→ Work request:
Repeat the lines below exactly as written, please, from the line with "perkembangan segmen wisata" to the line with "dapat dipercaya dan", both lines included, and no others.

Items from a data source
= = = = =
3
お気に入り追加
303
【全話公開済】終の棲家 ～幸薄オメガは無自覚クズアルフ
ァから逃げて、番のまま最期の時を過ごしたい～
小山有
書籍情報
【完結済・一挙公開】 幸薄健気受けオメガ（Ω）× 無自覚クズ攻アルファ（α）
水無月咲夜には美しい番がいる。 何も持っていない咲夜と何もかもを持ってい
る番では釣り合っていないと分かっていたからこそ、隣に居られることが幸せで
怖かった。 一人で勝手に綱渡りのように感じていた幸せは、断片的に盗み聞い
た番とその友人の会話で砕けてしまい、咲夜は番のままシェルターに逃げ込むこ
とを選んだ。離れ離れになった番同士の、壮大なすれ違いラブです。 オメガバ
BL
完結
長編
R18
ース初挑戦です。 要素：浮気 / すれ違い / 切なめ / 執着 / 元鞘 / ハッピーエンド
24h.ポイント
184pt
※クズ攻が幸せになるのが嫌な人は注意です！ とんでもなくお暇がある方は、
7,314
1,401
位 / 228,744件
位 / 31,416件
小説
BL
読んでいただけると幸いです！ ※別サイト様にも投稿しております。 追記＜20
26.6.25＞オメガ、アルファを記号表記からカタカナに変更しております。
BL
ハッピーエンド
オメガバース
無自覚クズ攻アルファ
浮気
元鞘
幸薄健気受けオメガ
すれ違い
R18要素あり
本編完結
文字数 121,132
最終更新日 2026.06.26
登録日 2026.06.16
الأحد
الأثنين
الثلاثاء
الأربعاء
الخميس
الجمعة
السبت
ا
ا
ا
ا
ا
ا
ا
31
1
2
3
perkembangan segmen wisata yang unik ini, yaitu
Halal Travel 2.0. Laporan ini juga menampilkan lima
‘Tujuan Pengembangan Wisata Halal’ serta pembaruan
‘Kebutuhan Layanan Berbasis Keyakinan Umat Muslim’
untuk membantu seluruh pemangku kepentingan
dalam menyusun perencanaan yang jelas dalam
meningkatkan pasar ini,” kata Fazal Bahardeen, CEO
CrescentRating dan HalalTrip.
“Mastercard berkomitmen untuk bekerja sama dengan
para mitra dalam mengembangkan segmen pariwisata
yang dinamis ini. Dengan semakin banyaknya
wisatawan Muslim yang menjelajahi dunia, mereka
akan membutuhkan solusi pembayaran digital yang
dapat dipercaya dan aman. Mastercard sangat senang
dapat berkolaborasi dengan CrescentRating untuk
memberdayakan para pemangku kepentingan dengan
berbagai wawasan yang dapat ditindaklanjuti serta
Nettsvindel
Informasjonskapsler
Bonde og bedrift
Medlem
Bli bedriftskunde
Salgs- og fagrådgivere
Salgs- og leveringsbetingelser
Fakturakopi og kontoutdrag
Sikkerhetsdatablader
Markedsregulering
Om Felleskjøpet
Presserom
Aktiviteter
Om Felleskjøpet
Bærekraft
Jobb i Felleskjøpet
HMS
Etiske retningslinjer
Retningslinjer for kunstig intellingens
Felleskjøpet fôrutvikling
= = = = =
→ Solved exercise:
perkembangan segmen wisata yang unik ini, yaitu
Halal Travel 2.0. Laporan ini juga menampilkan lima
‘Tujuan Pengembangan Wisata Halal’ serta pembaruan
‘Kebutuhan Layanan Berbasis Keyakinan Umat Muslim’
untuk membantu seluruh pemangku kepentingan
dalam menyusun perencanaan yang jelas dalam
meningkatkan pasar ini,” kata Fazal Bahardeen, CEO
CrescentRating dan HalalTrip.
“Mastercard berkomitmen untuk bekerja sama dengan
para mitra dalam mengembangkan segmen pariwisata
yang dinamis ini. Dengan semakin banyaknya
wisatawan Muslim yang menjelajahi dunia, mereka
akan membutuhkan solusi pembayaran digital yang
dapat dipercaya dan aman. Mastercard sangat senang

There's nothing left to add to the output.